-------- Quoted passage

When the subject of condom size is raised, many women and various men with small penes make the point that condoms stretch, so that a regular-size condom can be put on a larger penis. Indeed, but elastic substances produce greater counter-force when stretched farther. The fact that someone might be able to fit a spring around his-or-her cranium (as occasionally condoms are stretched around heads for one reason or another) doesn't mean that one can comfortably wear that spring around one's penis. So larger condoms are quite appropriate for some men.

But, with the Magnum®, Trojan is selling a mere 0.08in in additional width, just 0.2in in extra length, and fantasy.

Semper Fi, Meep

Thursday, 27 March 2008

Yester-day I received an old Haldeman-Julius catalogue that contains a picture of David Oliver Cauldwell. He looked like some cross between a stereotypical Marine and Beaker.

The mail to-day brought four tickets from Television Preview:

You have been selected to participate in a survey whose findings will directly influence what you see on television in the future.

The thing is written to make it seem that the audience will be evaluating a show or shows (and my gut reäction was to be appalled that any of us in SoCal should be asked, it being bad enough that the thinking in Los Angeles has such a disproportionate and otherwise perverse effect). But I did a quick check on the WWWeb, and what I've learned is that the audience will really be used to test commercials, and otherwise be surveyed for their reäctions to consumer products. The shows presented will be old-and-probably-failed pilots or series.

I stopped at La Vache for lunch, and ate too much food. I entered planning to eat a salmon sandwich, and found carrot soup on the menu. I ordered a bowl (rather than a cup), and this in itself was a good choice; but I should then have forgone the sandwich (and its side of mashed potatoes), in spite of the anti-depressant virtues of salmon. I am now parked at David's Coffee Place, attempting to remain relatively inert.

----------------
-------- Information

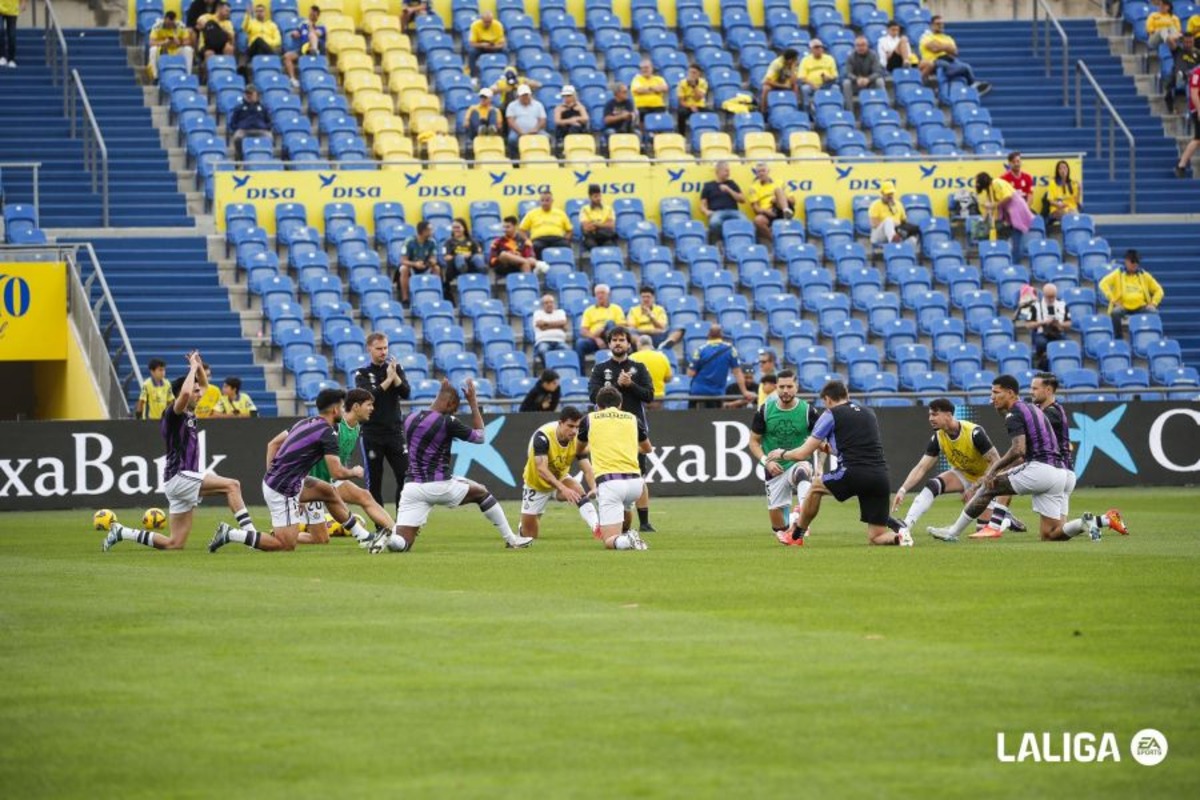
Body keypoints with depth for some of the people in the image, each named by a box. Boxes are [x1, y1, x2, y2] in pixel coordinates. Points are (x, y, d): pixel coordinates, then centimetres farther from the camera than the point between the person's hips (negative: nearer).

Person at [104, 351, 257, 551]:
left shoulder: (189, 413, 16)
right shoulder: (173, 413, -9)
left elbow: (204, 385, 31)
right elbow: (185, 393, -32)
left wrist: (199, 366, 13)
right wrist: (193, 368, -18)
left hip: (185, 480, 9)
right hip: (178, 477, -9)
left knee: (174, 544, 7)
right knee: (232, 485, -19)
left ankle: (121, 533, 14)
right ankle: (249, 532, -25)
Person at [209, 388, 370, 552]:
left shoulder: (305, 423, 11)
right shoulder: (327, 434, -15)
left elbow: (272, 444, 16)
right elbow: (337, 473, -15)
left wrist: (271, 475, 16)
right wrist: (354, 472, 6)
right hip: (283, 491, -10)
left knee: (330, 492, 19)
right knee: (287, 545, -5)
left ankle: (362, 536, 29)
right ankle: (229, 534, -8)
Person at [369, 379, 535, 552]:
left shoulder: (410, 420, 8)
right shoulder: (447, 422, -9)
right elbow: (479, 436, 5)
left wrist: (442, 392, 32)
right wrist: (473, 402, 9)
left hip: (413, 486, 4)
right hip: (440, 486, -4)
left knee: (401, 544, 2)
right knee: (482, 492, 24)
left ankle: (387, 538, -33)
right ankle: (511, 539, 25)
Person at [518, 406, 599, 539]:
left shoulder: (578, 440, -19)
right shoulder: (543, 437, -33)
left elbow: (587, 469, -23)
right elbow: (542, 469, -42)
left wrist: (594, 488, -45)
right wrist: (563, 489, -56)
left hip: (560, 478, 3)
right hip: (536, 484, -3)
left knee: (578, 491, -33)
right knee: (529, 536, 4)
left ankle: (596, 527, -48)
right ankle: (522, 528, 41)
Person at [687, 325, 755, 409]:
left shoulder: (701, 350, -8)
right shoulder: (730, 349, -5)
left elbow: (691, 373, -6)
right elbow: (737, 372, -2)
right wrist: (744, 392, 5)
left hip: (698, 392, -1)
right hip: (717, 394, 1)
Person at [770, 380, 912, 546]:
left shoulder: (830, 415, 7)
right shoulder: (869, 413, 24)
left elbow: (802, 454, 11)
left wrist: (782, 454, 32)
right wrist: (826, 447, 49)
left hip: (854, 474, -5)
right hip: (881, 478, 5)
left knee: (816, 487, 26)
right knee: (875, 539, 11)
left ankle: (796, 535, 36)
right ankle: (899, 537, -19)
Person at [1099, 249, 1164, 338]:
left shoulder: (1144, 275, 14)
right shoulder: (1118, 274, 8)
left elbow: (1158, 290, 18)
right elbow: (1103, 284, -4)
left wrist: (1153, 303, -1)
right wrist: (1113, 300, -14)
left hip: (1141, 307, 2)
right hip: (1123, 306, -2)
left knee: (1153, 313, -29)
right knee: (1115, 313, -36)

----------------

Work to complete -
1. Answer these questions from the blog text:
(a) How much additional width does the Magnum® offer?
(b) Where did the writer stop for lunch?
(c) What soup was on the menu there?
2. Output the blog text unchanged, beginning at the words "Semper Fi, Meep" and stopping after "Marine and Beaker.".
The rows are separate from the blog text and unrelated to it.

Exercise answers -
1.
(a) 0.08in
(b) La Vache
(c) Carrot soup

2.
Semper Fi, Meep

Thursday, 27 March 2008

Yester-day I received an old Haldeman-Julius catalogue that contains a picture of David Oliver Cauldwell. He looked like some cross between a stereotypical Marine and Beaker.